EXTRAIT FOURNI:

Le 24 Novembre,  jour des obsèques de son épouse, Antoine Leiris n’emmène pas Melvil, et écrit une lettre au nom de son fils : une lettre pour sa maman, qu’il ne reverra pas.
Quelques jours plus tard, il retourne au cimetière avec son fils, et Antoine Leiris écrit : "Toute ma vie est sous mes pieds".
Malgré le chagrin, malgré la douleur, malgré l’absence, "Nous serons toujours trois", assure-t-il. 

Dès le 16 Novembre, Antoine Leiris publie un post "Vous n’aurez pas ma haine" sur sa page Facebook. Il s’adresse aux terroristes, sans jamais les nommer. Il débute ainsi "Vendredi soir, vous avez volé la vie d’un être d’exception, l’amour de ma vie, la mère de mon fils mais vous n’aurez pas ma haine".  
Ce message fait  le tour du monde, la Une de plusieurs journaux, (Le Monde et Der Spiegel) et est partagé des millions de fois sur les réseaux sociaux. 
Cinq mois après les attentats, Antoine Leiris publie Vous n’aurez pas ma haine, un journal poignant (du 13 novembre au 25 novembre) récit des douze jours qui ont suivi la mort de son épouse.
Ce court récit montre comment il a dû gérer l’impensable,  l’horreur, le chaos dans sa vie et celle de son fils, et en même temps le quotidien de Melvil, la perte de son amour et de la mère de son enfant.

Entrées enregistrées
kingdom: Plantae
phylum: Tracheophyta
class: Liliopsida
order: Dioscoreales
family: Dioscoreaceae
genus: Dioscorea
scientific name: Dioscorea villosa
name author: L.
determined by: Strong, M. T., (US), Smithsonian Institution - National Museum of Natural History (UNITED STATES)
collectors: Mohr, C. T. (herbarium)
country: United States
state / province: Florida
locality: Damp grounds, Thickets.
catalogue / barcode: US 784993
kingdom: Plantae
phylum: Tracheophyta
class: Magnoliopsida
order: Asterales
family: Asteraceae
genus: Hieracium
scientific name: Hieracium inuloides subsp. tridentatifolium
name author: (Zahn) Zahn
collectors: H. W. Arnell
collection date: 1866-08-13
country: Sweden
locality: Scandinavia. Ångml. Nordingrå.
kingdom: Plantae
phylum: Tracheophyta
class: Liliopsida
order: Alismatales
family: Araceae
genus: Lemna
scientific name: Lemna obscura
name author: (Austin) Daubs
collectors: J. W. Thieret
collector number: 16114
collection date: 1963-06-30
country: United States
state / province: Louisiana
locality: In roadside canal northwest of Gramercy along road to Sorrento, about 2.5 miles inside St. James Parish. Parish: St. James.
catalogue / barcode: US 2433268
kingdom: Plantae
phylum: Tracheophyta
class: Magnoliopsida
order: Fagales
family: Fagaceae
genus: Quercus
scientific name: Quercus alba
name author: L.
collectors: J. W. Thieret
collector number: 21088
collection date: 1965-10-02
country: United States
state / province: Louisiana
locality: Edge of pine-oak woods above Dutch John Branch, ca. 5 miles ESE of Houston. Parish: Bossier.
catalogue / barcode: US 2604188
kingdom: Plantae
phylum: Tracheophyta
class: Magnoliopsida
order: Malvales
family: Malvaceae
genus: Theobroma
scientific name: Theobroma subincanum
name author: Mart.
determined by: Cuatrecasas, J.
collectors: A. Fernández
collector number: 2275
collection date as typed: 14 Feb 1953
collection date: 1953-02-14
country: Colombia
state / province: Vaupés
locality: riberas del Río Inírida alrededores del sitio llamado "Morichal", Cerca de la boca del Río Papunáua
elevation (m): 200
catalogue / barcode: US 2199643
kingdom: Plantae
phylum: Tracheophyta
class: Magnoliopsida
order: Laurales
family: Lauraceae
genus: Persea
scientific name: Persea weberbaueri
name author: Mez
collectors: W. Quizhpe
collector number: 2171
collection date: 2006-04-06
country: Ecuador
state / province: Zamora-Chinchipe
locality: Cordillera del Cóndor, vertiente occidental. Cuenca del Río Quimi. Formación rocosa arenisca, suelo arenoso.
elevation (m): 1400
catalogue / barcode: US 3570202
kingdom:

LES CONSIGNES:
• a. Recopiez, dans l'extrait sur Antoine Leiris, le passage qui commence par les mots contenant "Quelques jours plus" et se termine par "de son épouse.".
• b. Résumez en quelques phrases le paragraphe de l'extrait sur Antoine Leiris qui commence par « Le 24 Novembre », sans perdre ses faits principaux.
• c. Écrivez la suite de l'extrait sur Antoine Leiris, à partir de sa dernière phrase.

LES RÉPONSES:
• a.
Quelques jours plus tard, il retourne au cimetière avec son fils, et Antoine Leiris écrit : "Toute ma vie est sous mes pieds".
Malgré le chagrin, malgré la douleur, malgré l’absence, "Nous serons toujours trois", assure-t-il. 

Dès le 16 Novembre, Antoine Leiris publie un post "Vous n’aurez pas ma haine" sur sa page Facebook. Il s’adresse aux terroristes, sans jamais les nommer. Il débute ainsi "Vendredi soir, vous avez volé la vie d’un être d’exception, l’amour de ma vie, la mère de mon fils mais vous n’aurez pas ma haine".  
Ce message fait  le tour du monde, la Une de plusieurs journaux, (Le Monde et Der Spiegel) et est partagé des millions de fois sur les réseaux sociaux. 
Cinq mois après les attentats, Antoine Leiris publie Vous n’aurez pas ma haine, un journal poignant (du 13 novembre au 25 novembre) récit des douze jours qui ont suivi la mort de son épouse.

• b. Le 24 novembre, jour des obsèques de sa femme, Antoine Leiris n'emmène pas Melvil. Il écrit au nom de son fils une lettre à sa maman, que l'enfant ne reverra pas. Quelques jours plus tard, de retour au cimetière avec Melvil, il écrit : « Toute ma vie est sous mes pieds ». Malgré le chagrin, la douleur et l'absence, il affirme : « Nous serons toujours trois ».

• c.
Ces quelques pages sont poignantes, pleines de tendresse et d’émotions.
Sans elle, il décide de continuer à vivre.
Pour elle, il décide encore de poursuivre ce qu’elle avait commencé auprès de leur fils, d’installer une certaine normalité de vie, la lecture de livres pour le petit, de la même manière que le faisait son épouse, en sautant les pages trop dures ou en en changeant les fins trop cruelles, établir une playlist de chansons porte-bonheur, le conduire à la crèche, bref, protéger son enfant, et surtout vivre.

Une très belle leçon de vie à chaque ligne de son récit, et un désir de ne pas s’écrouler, voilà ce qu’il ressort du texte d’Antoine Leiris. Continuer.
Cette écriture de ces moments bien précis dans la vie d’Antoine Leiris, peut servir à tous d’exemple.